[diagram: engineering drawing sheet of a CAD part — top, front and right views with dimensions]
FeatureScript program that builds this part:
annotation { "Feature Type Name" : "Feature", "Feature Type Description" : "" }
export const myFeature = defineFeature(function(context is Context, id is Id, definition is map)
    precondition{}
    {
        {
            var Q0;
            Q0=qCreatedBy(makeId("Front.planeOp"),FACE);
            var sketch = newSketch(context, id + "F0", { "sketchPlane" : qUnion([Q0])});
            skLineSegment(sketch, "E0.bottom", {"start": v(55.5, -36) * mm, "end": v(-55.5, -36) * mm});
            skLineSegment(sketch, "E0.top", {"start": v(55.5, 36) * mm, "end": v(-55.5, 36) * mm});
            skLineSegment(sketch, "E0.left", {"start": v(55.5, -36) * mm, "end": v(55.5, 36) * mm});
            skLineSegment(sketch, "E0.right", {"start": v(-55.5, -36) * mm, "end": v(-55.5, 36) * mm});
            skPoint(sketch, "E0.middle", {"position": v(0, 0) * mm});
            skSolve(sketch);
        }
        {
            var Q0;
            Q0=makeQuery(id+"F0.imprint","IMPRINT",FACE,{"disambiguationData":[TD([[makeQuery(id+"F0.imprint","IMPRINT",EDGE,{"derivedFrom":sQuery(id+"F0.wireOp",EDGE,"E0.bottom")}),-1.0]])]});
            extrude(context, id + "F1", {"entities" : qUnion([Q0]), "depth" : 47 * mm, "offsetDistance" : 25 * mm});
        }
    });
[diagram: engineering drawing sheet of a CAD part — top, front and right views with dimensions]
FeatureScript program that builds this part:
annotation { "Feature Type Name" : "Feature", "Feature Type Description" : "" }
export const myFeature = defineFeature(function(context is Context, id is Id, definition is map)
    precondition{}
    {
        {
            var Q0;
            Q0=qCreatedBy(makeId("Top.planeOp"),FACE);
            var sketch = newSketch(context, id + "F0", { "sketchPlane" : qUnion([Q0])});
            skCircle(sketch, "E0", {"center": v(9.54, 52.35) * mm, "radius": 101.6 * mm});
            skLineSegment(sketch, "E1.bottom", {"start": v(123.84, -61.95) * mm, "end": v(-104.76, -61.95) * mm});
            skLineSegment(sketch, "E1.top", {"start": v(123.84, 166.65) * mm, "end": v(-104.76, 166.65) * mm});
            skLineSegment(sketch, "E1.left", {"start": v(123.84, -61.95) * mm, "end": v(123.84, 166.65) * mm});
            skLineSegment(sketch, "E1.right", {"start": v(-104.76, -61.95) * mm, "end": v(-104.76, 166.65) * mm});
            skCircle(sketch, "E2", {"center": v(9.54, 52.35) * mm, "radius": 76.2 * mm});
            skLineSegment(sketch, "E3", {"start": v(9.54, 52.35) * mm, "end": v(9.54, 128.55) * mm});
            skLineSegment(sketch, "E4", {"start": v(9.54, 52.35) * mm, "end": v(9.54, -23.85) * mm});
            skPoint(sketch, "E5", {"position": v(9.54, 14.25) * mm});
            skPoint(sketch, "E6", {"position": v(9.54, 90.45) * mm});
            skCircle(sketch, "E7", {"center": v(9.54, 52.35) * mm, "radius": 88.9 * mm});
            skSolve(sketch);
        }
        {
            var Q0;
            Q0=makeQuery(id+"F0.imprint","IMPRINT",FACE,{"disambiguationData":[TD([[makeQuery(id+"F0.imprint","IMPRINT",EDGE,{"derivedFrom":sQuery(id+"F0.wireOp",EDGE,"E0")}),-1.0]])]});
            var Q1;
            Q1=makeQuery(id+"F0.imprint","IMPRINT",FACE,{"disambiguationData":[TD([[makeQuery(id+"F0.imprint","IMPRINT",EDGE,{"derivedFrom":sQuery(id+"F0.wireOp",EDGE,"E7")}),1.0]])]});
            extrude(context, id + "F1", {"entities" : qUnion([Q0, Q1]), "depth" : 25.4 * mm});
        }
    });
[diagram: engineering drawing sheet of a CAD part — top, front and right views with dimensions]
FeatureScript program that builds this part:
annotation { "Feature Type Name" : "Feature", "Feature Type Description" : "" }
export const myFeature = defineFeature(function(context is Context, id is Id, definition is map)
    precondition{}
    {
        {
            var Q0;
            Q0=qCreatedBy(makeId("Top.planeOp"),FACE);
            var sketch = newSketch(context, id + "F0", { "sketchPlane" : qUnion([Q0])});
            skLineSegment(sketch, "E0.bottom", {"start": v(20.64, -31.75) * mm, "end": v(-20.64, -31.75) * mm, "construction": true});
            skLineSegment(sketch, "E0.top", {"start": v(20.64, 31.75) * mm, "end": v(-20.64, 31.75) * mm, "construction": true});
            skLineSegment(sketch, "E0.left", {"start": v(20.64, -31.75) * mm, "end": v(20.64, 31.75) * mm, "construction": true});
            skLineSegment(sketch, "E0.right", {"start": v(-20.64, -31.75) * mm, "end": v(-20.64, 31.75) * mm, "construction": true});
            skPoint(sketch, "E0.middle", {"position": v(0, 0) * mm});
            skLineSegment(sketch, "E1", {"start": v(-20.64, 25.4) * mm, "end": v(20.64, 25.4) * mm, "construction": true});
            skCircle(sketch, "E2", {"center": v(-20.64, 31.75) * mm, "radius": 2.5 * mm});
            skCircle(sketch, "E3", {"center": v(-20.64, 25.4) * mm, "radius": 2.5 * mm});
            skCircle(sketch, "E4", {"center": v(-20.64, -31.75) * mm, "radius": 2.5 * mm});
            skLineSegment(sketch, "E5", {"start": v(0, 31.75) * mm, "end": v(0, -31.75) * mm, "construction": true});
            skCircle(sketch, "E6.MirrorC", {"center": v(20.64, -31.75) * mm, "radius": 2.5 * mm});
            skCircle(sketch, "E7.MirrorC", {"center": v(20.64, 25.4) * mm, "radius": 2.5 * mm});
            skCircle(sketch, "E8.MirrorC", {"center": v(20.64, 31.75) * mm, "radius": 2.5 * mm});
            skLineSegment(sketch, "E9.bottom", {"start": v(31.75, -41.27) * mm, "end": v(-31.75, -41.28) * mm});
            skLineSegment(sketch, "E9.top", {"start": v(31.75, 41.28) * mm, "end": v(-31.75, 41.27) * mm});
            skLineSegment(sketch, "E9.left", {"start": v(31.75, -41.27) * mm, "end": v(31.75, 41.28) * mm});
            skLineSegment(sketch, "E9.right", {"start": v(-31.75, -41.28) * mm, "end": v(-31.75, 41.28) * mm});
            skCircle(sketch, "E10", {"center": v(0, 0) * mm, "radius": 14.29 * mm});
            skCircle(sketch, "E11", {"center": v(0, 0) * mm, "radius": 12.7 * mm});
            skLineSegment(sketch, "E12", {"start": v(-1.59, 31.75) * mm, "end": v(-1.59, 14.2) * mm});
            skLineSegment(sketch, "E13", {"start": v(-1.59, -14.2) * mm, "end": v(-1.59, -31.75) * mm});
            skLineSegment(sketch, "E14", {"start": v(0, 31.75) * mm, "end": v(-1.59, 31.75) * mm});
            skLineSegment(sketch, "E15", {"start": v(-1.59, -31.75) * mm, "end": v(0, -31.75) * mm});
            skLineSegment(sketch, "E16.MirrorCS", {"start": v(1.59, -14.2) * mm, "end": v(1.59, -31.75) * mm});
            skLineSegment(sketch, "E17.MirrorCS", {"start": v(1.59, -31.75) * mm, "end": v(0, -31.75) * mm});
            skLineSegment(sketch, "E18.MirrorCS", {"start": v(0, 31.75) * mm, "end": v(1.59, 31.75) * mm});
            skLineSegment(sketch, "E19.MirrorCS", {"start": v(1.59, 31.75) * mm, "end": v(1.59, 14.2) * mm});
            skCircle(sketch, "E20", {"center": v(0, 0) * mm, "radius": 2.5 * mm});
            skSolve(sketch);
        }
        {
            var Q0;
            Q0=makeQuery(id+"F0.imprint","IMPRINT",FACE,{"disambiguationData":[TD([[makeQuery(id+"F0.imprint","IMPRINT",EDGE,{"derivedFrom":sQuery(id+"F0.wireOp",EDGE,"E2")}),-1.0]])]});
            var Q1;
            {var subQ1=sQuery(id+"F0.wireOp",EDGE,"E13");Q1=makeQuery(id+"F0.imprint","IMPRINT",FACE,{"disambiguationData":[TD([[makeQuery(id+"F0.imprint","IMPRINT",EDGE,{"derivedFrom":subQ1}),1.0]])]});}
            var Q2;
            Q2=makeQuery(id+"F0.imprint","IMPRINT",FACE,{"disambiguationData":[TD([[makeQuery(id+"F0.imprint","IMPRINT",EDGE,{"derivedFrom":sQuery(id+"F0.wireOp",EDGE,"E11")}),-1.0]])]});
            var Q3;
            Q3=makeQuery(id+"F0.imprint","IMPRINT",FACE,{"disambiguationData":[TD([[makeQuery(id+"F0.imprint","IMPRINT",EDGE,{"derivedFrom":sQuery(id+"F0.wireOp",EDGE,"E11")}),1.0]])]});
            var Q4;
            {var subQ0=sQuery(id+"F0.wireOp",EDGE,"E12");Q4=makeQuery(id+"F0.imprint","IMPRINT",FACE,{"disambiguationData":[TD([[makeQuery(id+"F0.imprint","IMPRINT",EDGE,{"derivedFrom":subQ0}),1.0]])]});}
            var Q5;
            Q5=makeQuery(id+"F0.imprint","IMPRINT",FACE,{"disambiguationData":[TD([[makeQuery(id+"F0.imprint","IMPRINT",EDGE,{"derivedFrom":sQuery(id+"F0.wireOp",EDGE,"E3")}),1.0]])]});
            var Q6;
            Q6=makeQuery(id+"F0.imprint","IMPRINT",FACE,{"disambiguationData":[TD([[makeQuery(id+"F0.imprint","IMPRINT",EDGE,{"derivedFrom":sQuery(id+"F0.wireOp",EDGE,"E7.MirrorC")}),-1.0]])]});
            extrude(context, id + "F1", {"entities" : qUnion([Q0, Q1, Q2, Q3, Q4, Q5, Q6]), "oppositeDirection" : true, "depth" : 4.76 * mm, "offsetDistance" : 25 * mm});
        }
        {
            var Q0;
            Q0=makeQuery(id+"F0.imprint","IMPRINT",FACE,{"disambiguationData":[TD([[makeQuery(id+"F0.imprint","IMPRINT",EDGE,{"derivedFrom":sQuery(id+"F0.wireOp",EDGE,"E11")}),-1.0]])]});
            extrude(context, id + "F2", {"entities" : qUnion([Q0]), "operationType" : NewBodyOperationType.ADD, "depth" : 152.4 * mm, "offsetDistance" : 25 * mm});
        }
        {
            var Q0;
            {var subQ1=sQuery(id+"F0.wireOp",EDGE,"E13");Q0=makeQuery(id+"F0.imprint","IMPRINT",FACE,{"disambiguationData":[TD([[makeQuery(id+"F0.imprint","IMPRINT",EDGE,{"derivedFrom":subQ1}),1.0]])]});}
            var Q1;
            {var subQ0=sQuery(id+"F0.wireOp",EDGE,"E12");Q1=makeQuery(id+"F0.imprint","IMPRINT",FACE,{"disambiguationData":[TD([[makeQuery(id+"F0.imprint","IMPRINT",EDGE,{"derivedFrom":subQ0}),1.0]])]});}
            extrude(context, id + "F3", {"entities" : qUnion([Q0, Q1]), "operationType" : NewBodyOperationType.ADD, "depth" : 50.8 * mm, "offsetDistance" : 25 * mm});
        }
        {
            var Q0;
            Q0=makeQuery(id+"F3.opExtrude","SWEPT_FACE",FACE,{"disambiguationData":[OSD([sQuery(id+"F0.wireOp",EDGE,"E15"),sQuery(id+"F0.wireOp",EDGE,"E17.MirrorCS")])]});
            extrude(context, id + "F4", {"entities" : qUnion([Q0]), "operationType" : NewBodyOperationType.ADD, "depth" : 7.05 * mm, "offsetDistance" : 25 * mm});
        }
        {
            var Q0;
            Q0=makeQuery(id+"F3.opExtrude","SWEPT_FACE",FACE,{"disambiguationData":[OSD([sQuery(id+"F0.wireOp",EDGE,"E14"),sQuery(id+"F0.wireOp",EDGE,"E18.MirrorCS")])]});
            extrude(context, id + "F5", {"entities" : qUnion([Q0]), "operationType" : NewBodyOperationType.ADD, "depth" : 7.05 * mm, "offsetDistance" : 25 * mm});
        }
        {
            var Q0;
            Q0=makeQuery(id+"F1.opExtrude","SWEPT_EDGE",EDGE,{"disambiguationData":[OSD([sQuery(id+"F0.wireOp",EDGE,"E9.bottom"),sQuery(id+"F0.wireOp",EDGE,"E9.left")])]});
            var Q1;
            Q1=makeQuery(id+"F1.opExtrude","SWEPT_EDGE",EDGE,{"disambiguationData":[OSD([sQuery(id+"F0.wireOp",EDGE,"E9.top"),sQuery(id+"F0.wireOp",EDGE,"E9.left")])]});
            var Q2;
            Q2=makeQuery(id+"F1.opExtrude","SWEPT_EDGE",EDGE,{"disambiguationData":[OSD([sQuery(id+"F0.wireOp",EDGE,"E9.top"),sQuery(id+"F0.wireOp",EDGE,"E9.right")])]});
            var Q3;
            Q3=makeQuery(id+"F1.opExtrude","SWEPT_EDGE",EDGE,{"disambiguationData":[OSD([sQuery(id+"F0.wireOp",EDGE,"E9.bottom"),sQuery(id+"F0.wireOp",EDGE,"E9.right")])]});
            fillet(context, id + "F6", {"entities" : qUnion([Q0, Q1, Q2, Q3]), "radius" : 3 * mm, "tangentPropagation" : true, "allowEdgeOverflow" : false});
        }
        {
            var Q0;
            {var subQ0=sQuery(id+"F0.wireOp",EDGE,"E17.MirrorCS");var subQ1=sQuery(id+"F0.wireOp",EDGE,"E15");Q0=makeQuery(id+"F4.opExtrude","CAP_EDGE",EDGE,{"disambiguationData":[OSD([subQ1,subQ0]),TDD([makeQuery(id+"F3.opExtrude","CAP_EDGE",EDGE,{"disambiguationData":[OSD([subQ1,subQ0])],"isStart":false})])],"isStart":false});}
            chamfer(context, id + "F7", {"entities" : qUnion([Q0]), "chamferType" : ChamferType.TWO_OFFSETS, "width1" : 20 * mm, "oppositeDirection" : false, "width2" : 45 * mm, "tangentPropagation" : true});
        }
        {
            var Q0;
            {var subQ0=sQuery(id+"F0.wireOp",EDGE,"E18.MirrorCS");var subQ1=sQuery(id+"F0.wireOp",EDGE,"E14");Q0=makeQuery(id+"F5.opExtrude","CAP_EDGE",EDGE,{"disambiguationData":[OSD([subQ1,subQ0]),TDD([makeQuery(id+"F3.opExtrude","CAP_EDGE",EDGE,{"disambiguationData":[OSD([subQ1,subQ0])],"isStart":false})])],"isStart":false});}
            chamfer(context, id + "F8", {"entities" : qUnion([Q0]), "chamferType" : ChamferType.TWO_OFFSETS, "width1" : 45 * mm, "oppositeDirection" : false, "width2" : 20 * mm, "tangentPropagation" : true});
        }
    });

·····

> **Aim of the exercise**: Please pick out every line above that contains the string "construction", matching case, and copy each of those lines.

> **The completed task**:
            skLineSegment(sketch, "E0.bottom", {"start": v(20.64, -31.75) * mm, "end": v(-20.64, -31.75) * mm, "construction": true});
            skLineSegment(sketch, "E0.top", {"start": v(20.64, 31.75) * mm, "end": v(-20.64, 31.75) * mm, "construction": true});
            skLineSegment(sketch, "E0.left", {"start": v(20.64, -31.75) * mm, "end": v(20.64, 31.75) * mm, "construction": true});
            skLineSegment(sketch, "E0.right", {"start": v(-20.64, -31.75) * mm, "end": v(-20.64, 31.75) * mm, "construction": true});
            skLineSegment(sketch, "E1", {"start": v(-20.64, 25.4) * mm, "end": v(20.64, 25.4) * mm, "construction": true});
            skLineSegment(sketch, "E5", {"start": v(0, 31.75) * mm, "end": v(0, -31.75) * mm, "construction": true});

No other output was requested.